Faltou lembrar que a equipa da  formação trabalhada nos últimos anos - aquela que ganhou o campeonato europeu foi vendida (João Mário e Adrien) ou rescindiu toda (ou quase) unilateralmente há pouco mais de um ano, nas circunstâncias em que se sabe. E acabou vendida ao desbarato (menos um tal de Rafael, que de leão não tem nada - e que seguramente será lembrado como um dos maiores oportunistas a vestir a camisola verde e branca). 

O último ano podia e devia ter sido aproveitado para lançar novos jogadores. Peseiro apostou em Jovane, que lhe rendeu muitos pontos. Keizer veio e puxou por Miguel Luís também. Mas, este estranho ET - que veio para Alvalade com rótulo de mestre da formação, com zero de currículo, além de uns meses a frente da equipa do ajax, enquanto esta procurava treinador - ao fim de poucos meses sentou ambos.  Este ano esperava-se que MK promovesse jogadores como Pedro Mendes, que estiveram em muito bom plano na última época nos sub-23. Já falei aqui do caso de Daniel Bragança, talvez o melhor talento da sua geração. Thiery era uma escolha óbvia. Mas mesmo assim, na pré - época MK testou Ilori a lateral direito (!), com resultados paupérrimos. Depois da venda de Thierry, o onze de MK ficava de novo sem qualquer jogador da formação. Leonel Pontes tem uma árdua tarefa pela frente. Começando pela defesa, que hoje mais uma vez foi um desastre (Coates teria lugar nos sub23, a jogar assim?).

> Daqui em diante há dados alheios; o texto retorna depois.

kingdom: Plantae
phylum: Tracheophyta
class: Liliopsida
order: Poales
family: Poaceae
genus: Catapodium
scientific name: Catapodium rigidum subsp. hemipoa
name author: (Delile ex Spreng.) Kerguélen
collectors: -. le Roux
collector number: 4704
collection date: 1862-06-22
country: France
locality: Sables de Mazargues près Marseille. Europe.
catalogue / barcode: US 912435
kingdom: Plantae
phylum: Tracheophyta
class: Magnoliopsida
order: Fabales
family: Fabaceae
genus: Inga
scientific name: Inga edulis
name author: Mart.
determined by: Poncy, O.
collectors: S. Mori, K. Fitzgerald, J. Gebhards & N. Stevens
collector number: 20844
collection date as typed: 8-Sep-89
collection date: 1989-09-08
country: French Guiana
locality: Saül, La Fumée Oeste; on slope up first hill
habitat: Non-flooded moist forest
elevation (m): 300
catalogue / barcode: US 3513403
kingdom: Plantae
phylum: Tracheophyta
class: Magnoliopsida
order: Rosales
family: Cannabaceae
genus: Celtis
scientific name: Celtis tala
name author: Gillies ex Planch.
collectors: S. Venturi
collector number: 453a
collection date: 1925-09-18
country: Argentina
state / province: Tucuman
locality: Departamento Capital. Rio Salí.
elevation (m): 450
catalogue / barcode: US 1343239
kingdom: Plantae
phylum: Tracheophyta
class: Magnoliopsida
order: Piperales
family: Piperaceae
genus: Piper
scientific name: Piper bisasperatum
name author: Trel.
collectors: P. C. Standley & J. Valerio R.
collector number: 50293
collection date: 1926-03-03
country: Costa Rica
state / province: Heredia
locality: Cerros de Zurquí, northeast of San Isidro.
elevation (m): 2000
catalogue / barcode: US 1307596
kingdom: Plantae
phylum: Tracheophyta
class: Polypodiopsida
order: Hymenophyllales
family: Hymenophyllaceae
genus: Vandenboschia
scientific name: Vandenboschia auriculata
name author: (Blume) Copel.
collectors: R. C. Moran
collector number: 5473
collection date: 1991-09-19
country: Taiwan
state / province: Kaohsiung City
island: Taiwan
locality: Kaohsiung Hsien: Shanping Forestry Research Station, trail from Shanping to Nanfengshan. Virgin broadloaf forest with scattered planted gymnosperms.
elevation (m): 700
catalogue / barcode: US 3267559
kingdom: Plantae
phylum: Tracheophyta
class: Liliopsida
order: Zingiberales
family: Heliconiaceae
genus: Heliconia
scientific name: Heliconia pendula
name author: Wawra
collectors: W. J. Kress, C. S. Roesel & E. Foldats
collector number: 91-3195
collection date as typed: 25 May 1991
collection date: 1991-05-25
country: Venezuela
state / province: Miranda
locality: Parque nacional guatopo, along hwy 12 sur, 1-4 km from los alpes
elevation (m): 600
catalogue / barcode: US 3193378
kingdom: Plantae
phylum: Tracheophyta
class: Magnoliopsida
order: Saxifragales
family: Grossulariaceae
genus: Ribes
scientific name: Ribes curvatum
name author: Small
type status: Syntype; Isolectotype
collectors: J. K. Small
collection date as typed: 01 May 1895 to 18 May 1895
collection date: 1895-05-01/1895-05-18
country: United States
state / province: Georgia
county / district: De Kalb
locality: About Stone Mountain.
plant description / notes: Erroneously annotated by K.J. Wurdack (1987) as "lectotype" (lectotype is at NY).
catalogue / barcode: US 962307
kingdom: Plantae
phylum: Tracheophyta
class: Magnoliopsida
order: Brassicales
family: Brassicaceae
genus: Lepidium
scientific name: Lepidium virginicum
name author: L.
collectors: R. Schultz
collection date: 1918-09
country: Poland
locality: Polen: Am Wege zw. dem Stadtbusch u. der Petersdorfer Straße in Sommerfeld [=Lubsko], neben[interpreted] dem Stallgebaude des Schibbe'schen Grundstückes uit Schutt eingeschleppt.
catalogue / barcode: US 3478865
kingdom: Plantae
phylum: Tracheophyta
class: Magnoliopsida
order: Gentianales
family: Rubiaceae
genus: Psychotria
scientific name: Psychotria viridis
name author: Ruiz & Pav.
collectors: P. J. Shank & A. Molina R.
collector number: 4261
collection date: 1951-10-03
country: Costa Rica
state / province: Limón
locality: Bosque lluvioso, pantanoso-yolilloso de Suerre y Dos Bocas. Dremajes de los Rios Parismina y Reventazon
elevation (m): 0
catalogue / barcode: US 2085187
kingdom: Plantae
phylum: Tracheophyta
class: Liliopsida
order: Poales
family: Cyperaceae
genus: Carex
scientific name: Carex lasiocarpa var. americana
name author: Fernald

Hoje arriscou bastante, fazendo entrar Jovane, que fez a cabeça em água à defesa do PSV, mesmo acabado de regressar de uma lesão. Arriscou com Miguel Luís, mais apagado mas a cumprir. E apostou em Pedro Mendes, que, com aquele golo ao fim de 70 e tal segundos em campo, deu à equipa bem mais do que uma chance para empatar o jogo (ou mesmo virar). 

Aquele golo foi um murro na Mesa. Um estou aqui. Estamos aqui. O Sporting corre-nos nas veias.

Há poucos anos ganhamos 3-0 ao SLB na Luz, acabando a jogar com 9 jogadores da formação (se a memória não me falha.)  quando voltarmos a ter 7 ou 8, ganhamos até por mais.

Vá em frente Leonel Pontes, não tenha medo.